This technique is called "buckets" and it's present in the Bucket backend of the string-interner crate, string-cache as part of the Servo project, boa-interner used in the Boa language, and the lasso single-threaded backend. Something similar is also present in artichoke, a Ruby implementation.

pub struct Interner {
    dedup: HashMap<&'static str, Symbol>,
    backend: Vec<&'static str>,
    buffer: String,
    buffers_full: Vec<String>,
}

Not only does this solve our issues with the redundant allocation, but it also reduces overall allocations because each new bucket's initial capacity is twice that of the previous one. So we enjoy periods where intern's cost is hashing plus cloning, separated by moments of (potentially) sizable allocations. Overall, the downside of this approach seems to be the long lifetime of the strings. Nickel however shouldn't suffer from this.

Fancy Raw Entries

This technique does a bit of (nightly) magic with HashMap, and looks like this:

pub struct Interner<H = RandomState> {
    dedup: HashMap<Symbol, (), ()>,
    hasher: H,
   // .. cropped
}

What happens here is that the HashMap itself has no hashing algorithm, instead, we insert Symbol with the hash of its corresponding string so that a subsequent de-duplication lookup would use the Raw Entry API in std to retrieve the Symbol using the hash of it given string. Almost like a HashSet where we get to control the hash of all entries, this experimental API however is nightly-only not available on HashSet, though it is available in the hashbrown crate.

I found that this commonly used, for example in string-interner, strena, and lasso.

One Giant Buffer

In this setup, everything is stored in one String. So since our buffer can, and will, move several times, we can't use references like in the buckets approach. Moreover, since we have to use Spans in this case, we add an extra level of indirection when resolving symbols, since we now make the extra step of looking up the end of each string. Resolving now is two memory accesses instead of one. And without some unsafe, we would have to check that our span is valid UTF-8.

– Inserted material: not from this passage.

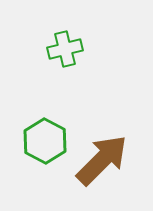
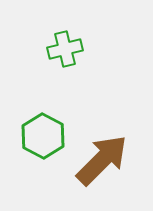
green hexagon: moved 2 px left, 5 px up
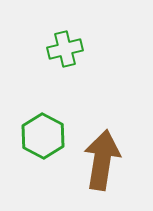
brown arrow: rotated 36 degrees counterclockwise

pub struct Interner<H = RandomState> {
    dedup: HashMap<Symbol, (), ()>,
    hasher: H,
    ends: Vec<usize>,
    buffer: String,
}

This can be seen in the string backend of string-interner and the strena crates.

Honorable Mentions

• ustr is a global, immutable, static (everything is leaked) string cache.
• smol-str is a string type with O(1) cloning and is stack-allocated when less than 22 bytes. It's part of rust-analyzer.

Conclusion

The solutions outlined above come with different trade-offs in terms of allocations and speed of both resolving and interning. What's left now is to carve out a special solution for Nickel based on our specific requirements.

[aspiwack]

There seem to be an option missing in this story:

When we point to a string, we point to a Rc<String>, so that we don't have to deal with the state to dereference. Since we are only intent on sharing at parse time, we can simply have a table String ↦ Rc<String>.

[fuzzypixelz]

When we point to a string, we point to a Rc<String>, so that we don't have to deal with the state to dereference. Since we are only intent on sharing at parse time, we can simply have a table String ↦ Rc<String>.

Simple and elegant.

We could probably replace Rc<String> with Rc<str>. This would remove the extra indirection when de-referencing, but also bump up the pointer size, as the size is stored inline. Not sure which is more desirable.